Train/serve metadata skew (and the fix)

What was wrong

The deployed gen2a-medsiglip model consumes a flat 19-field metadata schema (quantity, location_primary, itch (bool), pain_type, cough, …). The current apps (rn_dermadetect + physician_portal) submit the anamnesis under the raw question keys (distribution, location1.primary, itch.scale_0_to_5, pain.pain_type, …), the gateway forwards that JSON untransformed, and MetadataEncoder.encode() reads each field by exact name with no aliasing. So renamed fields fell through to the encoder’s “unknown” encoding.

The training ETL (run_etl.py) does the name/shape normalization at training time, but it was written for the old app’s request shape (nested location array, pain object, boolean itch) — it never knew the new dotted keys, and nothing in the serving path replicated it.

Measured against the deployed feature_schema.json (pulled from s3://dermadetect-models/models/gen2a_medsiglip/, byte-identical to the checked-in trimmed_feature_schema.json): a real app payload reaches only vesicle + texture (2 of 19 fields). Everything else — including location, the model’s single strongest signal (~11 top-1 pts per the Stream-3 ablation) — was silently “unknown”. In production the model was running close to image-only (~52% top-1) despite the 73.6% offline benchmark (which was measured on properly-named ETL data, so it never surfaced this).
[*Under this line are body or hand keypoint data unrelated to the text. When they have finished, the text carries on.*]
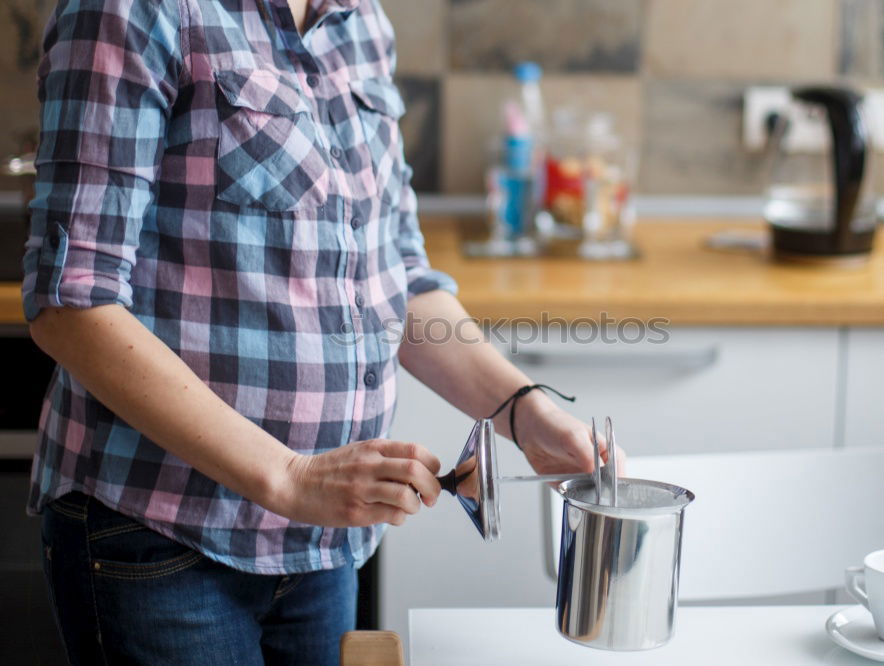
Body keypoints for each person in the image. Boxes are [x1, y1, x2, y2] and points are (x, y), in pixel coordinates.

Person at [23, 0, 605, 663]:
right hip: (162, 537)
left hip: (321, 541)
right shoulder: (133, 10)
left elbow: (400, 278)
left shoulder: (359, 21)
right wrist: (291, 477)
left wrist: (523, 412)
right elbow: (71, 305)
Corollary: the Round-2 abstain/referral tier thresholds (0.815 / 0.433) were fit on the metadata-fed distribution, so they are miscalibrated for the metadata-starved production distribution and should be re-fit after this lands.

The fix

A pure-Python normalize_anamnesis(raw) -> dict in ddmodels (src/common/ddmodels/src/ddmodels/anamnesis.py), applied in the ai-service predictor’s preprocess_metadata just before encoding. It renames keys and maps values/types:

rename-only (values already match): distribution→quantity, elevation→topography, pain.pain_type→pain_type
value vocab: size buckets (pea_or_smaller→pea, …)
scale→bool: itch.scale_0_to_5→itch, pain.scale_0_to_5→pain_is_pain
rename passthrough: swelling→location_swelling, vesicle, cough, texture
locations: locationN.primary/.secondary → location_primary/ location_secondary (scalars) + primary_locations/secondary_locations (lists)

Fields the app doesn’t collect (location_side, location_coverage, widespread_face/widespread_palm_feet) are left absent (unknown) — deriving the widespread flags reliably needs per-region context the app doesn’t capture.

Result against the deployed schema: the same app payload now reaches 14 of 19 fields (from 2). Placed in ddmodels (torch-free module) so the ai-service uses it now and the ETL can reuse it later; the gateway is untouched (it has no ddmodels/torch dependency).

Verification

normalize_anamnesis unit tests (per-field mapping, dropped fields, missing values) + an end-to-end MetadataEncoder round-trip test proving normalized input activates fields the raw payload leaves unknown.
uv run pytest (ai-service): 25 passed, 17 skipped (model-gated). Ruff clean.
Deployed feature_schema.json confirmed identical to trimmed_feature_schema.json.

Do-after

Deploy the ai-service (terraform + CI, not ad hoc) — the fix only takes effect once the updated service is live.
Re-fit the tier thresholds on true production-shaped inputs (GPU box).
ETL / future retrains: have run_etl.py consume normalize_anamnesis (or store normalized metadata) so new-app training data uses correct field names; otherwise new data is skewed the same way. Tracked separately.
Consider retraining once metadata actually flows (accuracy should recover toward the benchmark).